熊本大学の西中村隆一教授らの研究グループは順天堂大学、広島大学と共同でヒトiPS細胞から作った腎臓組織がマウスの血管とつながることを示しました。再生医療における腎不全の治療に一歩近づいたことになります。
腎不全による医療費は毎年1兆円に上ると言われ、人工透析患者数は増加を続けています。腎移植の機会は限られているため、iPS細胞から腎臓を再生する技術の確立が求められています。再生医療研究が進む中でも腎臓を作ることは極めて困難とされていましたが、2013年に西中村教授らが試験管内でヒトiPS細胞から3次元の腎臓構造を作製することに成功しました。

# # # # #

練習問題:
iPS細胞から作った腎臓組織についての課題文を、最後の文のあとから書き進めてください。 このあとの項目は、課題文とは別の出どころから取ったものです。

# # # # #

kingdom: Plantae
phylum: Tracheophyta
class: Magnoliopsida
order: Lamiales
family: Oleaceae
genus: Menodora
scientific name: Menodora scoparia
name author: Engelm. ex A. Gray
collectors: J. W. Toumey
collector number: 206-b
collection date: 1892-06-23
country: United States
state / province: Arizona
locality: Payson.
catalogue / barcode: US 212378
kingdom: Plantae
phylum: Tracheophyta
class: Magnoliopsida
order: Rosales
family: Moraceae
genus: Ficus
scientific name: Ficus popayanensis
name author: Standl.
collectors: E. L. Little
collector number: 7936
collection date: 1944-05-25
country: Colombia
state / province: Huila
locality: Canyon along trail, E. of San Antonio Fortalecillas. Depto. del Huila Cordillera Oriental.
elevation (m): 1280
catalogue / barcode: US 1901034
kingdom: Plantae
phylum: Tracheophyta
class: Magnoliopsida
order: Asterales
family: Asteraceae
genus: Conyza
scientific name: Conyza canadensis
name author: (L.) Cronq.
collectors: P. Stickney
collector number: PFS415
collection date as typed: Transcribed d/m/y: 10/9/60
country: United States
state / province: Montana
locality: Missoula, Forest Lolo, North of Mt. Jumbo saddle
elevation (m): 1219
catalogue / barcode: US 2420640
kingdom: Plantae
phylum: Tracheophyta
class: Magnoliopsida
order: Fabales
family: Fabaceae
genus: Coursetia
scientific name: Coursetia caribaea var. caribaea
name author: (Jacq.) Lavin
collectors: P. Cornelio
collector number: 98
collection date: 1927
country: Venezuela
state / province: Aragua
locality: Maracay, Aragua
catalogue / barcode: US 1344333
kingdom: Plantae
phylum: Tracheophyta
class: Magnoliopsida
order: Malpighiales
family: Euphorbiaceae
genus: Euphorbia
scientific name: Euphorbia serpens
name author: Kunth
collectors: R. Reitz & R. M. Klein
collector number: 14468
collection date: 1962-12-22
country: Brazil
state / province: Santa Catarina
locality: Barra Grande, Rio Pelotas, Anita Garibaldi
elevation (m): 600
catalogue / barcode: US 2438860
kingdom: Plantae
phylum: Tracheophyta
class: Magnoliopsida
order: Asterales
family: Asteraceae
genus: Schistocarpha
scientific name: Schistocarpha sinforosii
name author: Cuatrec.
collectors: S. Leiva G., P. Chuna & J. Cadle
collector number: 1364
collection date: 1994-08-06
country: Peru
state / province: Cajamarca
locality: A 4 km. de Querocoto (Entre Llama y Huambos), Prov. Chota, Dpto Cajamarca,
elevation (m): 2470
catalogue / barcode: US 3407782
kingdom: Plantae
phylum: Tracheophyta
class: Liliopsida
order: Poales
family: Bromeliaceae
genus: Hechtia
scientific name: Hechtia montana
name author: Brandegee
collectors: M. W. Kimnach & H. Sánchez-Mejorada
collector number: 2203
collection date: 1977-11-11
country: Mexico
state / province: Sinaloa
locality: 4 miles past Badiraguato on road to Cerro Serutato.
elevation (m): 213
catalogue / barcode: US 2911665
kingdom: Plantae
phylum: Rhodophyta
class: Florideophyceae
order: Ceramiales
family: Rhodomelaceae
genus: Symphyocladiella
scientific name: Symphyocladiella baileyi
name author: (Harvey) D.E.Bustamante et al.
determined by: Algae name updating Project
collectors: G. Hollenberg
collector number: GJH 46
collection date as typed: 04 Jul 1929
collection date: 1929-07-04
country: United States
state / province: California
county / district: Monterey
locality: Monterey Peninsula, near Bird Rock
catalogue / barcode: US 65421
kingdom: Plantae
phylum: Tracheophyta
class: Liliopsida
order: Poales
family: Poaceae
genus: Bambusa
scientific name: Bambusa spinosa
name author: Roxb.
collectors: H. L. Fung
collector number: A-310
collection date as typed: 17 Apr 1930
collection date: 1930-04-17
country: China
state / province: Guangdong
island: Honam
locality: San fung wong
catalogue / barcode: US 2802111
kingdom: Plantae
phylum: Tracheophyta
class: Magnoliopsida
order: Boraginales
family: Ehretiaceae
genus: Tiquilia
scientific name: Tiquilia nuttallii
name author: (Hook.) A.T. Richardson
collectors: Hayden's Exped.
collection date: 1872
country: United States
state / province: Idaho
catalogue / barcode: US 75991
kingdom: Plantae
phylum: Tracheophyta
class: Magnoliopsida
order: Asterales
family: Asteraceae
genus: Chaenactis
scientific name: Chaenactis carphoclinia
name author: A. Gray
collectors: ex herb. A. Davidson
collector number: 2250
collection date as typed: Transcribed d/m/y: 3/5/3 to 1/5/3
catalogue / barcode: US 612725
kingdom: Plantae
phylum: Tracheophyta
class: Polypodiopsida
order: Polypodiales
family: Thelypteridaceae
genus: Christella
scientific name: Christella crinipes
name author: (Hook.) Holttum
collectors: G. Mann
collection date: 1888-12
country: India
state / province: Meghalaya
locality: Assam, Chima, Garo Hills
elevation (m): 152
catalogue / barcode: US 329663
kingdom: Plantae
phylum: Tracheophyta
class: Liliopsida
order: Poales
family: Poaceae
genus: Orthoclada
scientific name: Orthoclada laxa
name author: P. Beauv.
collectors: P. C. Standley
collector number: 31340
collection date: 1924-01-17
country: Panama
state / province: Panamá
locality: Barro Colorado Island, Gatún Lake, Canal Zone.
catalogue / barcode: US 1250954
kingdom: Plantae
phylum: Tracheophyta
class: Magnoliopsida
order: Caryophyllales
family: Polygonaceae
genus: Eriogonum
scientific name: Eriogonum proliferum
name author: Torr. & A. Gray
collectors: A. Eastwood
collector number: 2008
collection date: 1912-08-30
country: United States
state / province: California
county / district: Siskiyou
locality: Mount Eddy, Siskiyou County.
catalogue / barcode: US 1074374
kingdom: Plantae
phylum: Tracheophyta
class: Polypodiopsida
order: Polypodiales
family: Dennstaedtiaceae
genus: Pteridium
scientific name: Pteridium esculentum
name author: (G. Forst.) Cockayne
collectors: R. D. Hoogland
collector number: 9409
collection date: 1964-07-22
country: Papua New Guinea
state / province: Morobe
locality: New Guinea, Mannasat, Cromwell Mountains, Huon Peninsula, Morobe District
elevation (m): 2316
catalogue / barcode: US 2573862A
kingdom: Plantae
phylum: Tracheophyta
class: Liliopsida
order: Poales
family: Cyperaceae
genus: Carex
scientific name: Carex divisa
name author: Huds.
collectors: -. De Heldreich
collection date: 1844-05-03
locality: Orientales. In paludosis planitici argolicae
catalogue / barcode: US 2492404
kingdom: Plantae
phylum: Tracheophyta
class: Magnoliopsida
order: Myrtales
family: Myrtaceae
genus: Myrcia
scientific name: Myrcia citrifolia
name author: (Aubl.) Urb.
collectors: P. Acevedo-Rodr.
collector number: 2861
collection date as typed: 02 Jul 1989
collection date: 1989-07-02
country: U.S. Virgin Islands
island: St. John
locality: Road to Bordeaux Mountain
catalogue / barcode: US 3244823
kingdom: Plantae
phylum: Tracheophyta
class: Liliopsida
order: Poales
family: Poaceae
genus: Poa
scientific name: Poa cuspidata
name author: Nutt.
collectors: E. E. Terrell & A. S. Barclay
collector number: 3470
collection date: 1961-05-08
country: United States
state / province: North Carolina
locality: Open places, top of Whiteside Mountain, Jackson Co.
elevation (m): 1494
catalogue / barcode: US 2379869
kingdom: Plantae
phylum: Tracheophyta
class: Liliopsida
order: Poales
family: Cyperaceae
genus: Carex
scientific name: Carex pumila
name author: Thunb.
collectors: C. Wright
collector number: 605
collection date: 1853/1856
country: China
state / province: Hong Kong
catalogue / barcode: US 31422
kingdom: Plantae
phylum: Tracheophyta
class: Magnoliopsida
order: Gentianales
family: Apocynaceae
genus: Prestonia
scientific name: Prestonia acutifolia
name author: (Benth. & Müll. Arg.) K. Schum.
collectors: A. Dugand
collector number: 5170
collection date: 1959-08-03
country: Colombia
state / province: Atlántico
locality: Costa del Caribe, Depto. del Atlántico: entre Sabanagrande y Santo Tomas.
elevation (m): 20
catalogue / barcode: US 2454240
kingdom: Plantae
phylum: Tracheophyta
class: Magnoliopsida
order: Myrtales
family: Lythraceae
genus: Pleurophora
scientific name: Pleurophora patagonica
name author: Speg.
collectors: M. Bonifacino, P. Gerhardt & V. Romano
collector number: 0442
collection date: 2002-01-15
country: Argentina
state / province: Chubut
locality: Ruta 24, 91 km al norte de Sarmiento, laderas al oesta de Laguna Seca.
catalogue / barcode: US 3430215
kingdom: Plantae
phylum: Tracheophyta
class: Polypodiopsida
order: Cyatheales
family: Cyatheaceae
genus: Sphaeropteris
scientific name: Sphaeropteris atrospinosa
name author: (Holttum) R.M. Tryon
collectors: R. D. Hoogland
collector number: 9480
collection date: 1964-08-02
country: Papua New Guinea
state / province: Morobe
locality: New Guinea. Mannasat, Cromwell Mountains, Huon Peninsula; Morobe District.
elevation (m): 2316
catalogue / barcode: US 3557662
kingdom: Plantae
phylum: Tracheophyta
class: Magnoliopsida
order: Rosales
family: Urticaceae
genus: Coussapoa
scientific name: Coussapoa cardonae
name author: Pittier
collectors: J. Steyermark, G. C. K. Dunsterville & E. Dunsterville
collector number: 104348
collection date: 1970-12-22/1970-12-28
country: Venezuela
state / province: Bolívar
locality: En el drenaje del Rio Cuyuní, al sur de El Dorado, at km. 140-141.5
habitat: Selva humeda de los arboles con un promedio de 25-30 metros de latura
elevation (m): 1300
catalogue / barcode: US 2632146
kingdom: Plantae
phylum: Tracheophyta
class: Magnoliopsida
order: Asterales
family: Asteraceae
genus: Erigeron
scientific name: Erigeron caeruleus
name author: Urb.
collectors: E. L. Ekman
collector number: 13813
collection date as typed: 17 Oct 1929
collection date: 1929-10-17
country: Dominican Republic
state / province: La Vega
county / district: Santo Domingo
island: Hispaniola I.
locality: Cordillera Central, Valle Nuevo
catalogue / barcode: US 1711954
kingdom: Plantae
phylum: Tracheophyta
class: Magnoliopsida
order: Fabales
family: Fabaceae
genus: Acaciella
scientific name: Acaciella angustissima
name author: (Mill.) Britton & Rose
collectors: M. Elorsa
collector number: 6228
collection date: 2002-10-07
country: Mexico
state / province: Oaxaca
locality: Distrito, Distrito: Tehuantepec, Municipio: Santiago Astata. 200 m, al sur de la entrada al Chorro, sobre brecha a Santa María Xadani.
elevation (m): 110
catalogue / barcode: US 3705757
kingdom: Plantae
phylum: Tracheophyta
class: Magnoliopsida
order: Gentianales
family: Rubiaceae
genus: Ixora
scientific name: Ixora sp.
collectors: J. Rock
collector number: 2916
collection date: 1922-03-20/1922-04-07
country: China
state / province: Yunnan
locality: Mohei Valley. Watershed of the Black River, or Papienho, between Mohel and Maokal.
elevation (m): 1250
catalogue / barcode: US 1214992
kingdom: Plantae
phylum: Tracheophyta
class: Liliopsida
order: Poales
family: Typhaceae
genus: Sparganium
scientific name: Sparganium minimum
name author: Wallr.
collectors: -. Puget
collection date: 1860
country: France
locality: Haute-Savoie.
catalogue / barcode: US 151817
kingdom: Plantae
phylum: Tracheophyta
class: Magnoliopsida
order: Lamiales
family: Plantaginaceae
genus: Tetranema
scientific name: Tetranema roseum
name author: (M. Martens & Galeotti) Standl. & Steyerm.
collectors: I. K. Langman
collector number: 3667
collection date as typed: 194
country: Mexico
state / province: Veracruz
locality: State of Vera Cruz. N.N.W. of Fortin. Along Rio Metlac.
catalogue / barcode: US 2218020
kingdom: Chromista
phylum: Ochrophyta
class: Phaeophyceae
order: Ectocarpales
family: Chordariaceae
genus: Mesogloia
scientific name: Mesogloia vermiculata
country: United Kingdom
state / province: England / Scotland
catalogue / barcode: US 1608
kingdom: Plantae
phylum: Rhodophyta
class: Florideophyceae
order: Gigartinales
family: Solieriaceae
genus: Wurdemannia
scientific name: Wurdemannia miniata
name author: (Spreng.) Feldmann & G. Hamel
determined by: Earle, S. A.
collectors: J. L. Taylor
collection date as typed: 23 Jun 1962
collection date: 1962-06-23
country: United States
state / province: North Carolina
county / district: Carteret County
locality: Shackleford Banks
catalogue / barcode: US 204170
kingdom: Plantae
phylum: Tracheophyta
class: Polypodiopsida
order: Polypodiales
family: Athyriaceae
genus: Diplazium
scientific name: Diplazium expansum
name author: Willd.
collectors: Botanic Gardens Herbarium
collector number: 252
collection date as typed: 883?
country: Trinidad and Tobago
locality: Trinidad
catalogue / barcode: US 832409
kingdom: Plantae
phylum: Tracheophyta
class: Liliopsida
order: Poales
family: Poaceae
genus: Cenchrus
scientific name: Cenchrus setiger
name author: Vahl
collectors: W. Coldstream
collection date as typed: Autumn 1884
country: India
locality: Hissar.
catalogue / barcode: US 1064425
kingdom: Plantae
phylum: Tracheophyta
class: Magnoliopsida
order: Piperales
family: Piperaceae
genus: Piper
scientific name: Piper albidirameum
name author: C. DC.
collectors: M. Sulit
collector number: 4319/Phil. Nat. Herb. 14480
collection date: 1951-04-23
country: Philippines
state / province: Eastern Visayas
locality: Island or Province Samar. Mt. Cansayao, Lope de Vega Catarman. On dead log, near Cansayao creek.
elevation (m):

# # # # #

解答欄:
多くの腎臓疾患では血液から尿をろ過する糸球体に異常が起こります。そのため今回は試験官で作成した腎臓の糸球体について詳しく解析しました。これによって、糸球体が機能するために必要な遺伝子が、再生した腎臓でも発言していることを証明しました。さらに、この腎臓をマウスに移植すると、発言した遺伝子の作用でマウス由来の血管が糸球体内に取り込まれることを突き止めました。実際に血液がろ過される様子を観察することもできました。今後はより長期の観察をすることで、腎臓全体がどこまで成熟するかを見ていく必要があります。現段階では尿の排出路ができていないため、本格的な尿の産生にはつながらない可能性があります。また、マウス由来の血管では糸球体とつながりましたが、ヒト由来の血管に置き換える必要があります。こうした課題を解決するには相応の時間がかかりますが、腎臓再生に向けて一歩近づいたと言えます。
なお、以前東京慈恵会医科大学が排尿可能な腎臓の再生に成功したというニュースを扱いました。多くの研究グループが少しずつ異なる課題を解決しているため、それらを組み合わせることで腎臓再生の実現は意外に早く達成されるかもしれません。